GARRET NELSON: So, our ratings right now, we have a strong sale on GM, and that's because we think they're in the most precarious position of the Detroit 3. Heading into the strike, they had far fewer inventories at the dealerships. If you look across their major-- their four auto brands, especially Chevy and Buick, much lower inventories than either Ford or Stellantis. They also had less cash and liquidity than the other two companies.
To be clear, all three companies have sufficient cash and liquidity on the balance sheet. That's not really a concern. But if you look at the three, GM is really in the worst position of the Detroit 3. And we have holds on both Ford and Stellantis and are comfortable with those ratings. Stellantis in particular came into this strike with a huge amount of inventory, and so we think they can wait things out, you know, longer than the other two companies.
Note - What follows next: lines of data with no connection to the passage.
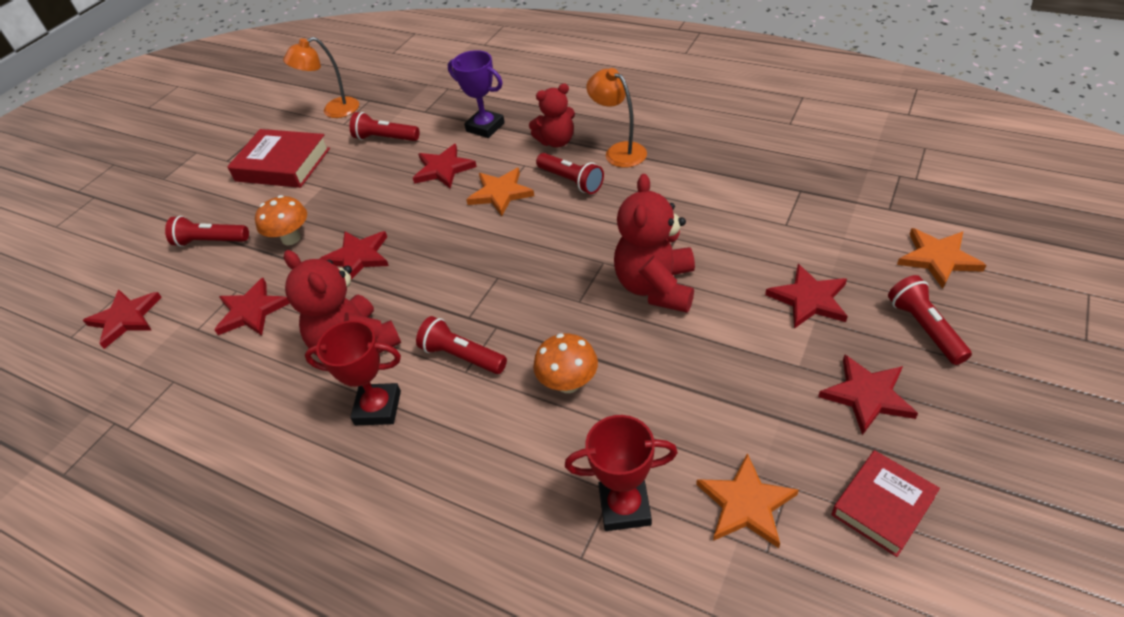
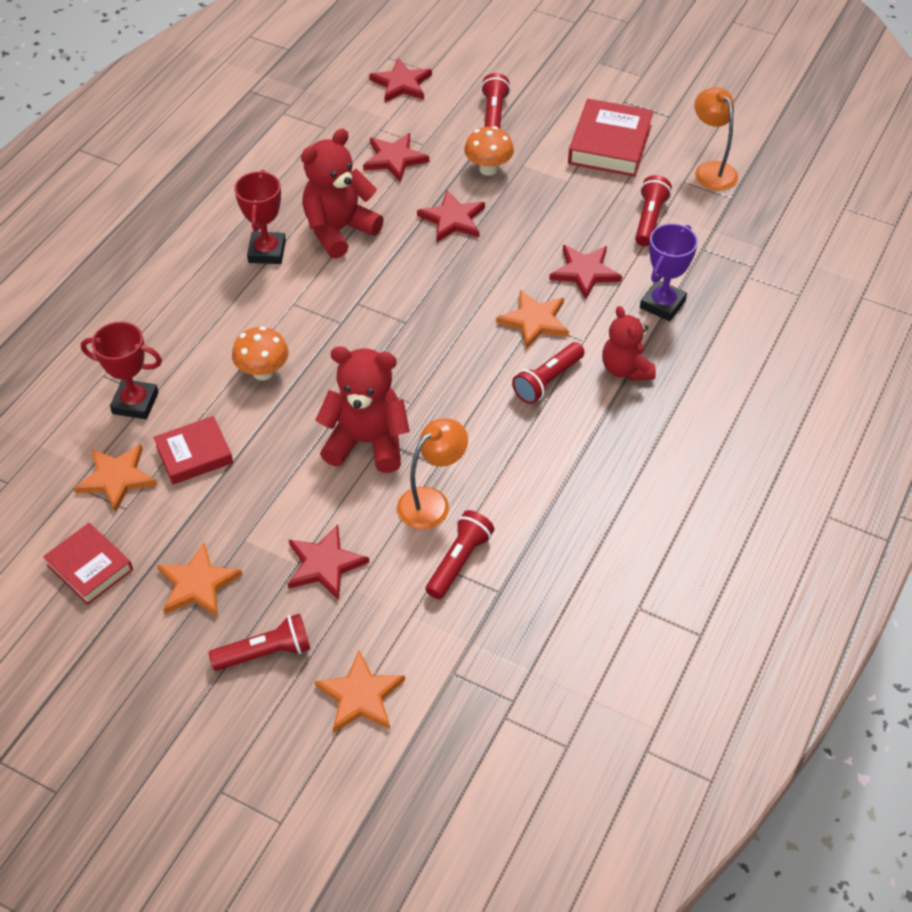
camera: 85 degrees right, 5 degrees up
(462, 356) = (310, 301): red flashlight -> red flashlight (459, 561)
(619, 151) = (598, 427): orange lamp -> orange lamp (432, 501)
(624, 507) = (135, 403): red trophy -> red trophy turned 75 degrees counterclockwise
(695, 429) = (194, 454): none -> red book
(867, 396) = (197, 584): red star -> orange star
BRAD SMITH: How easy is it for these companies to restart operations that have either been stalled because of strikes or because of people walking away from the job and being away? And then additionally, even furthermore, I mean, how much is that operation going to change in the near term either because of robotics or because of artificial intelligence that gets weaved in to the manufacturing process?
GARRET NELSON: Well, it's fairly easy to restart a plant. But when it really gets complicated are the logistics and supply chain. A lot of people don't realize the average automobile contains over 30,000 parts, and so the automakers need to make sure they have all the parts required to restart and finish assembly of vehicles at these plants. And so, you know, that's where the ripple effects can really come in.
If it does damage to some of these auto suppliers and they're no longer able to produce and ship the parts that these automakers need, you know, then there's a problem. So that's really where we see a risk. And then longer term, we saw a 40-day strike by the UAW against GM just four years ago back in 2019, and here we are again.
I think the automakers, you know, they're going to have to make some strategic decisions regarding where they want their plants to be longer term. And we think, you know, one of the effects you could see is you could see more plants built in Mexico or in Canada. You know, automakers just not wanting to go through the same exercise every four year-- every four years and negotiating with the UAW, you know, who's taken a very hard line approach to negotiations.
And they're going to extract very significant concessions, which is going to drive up the labor costs of the Detroit 3, and so that's why we think, you know, really the biggest winner from the strike is Tesla-- of course, 100% nonunion company-- but also some of the foreign automakers such as Toyota, Honda, Volkswagen, et cetera.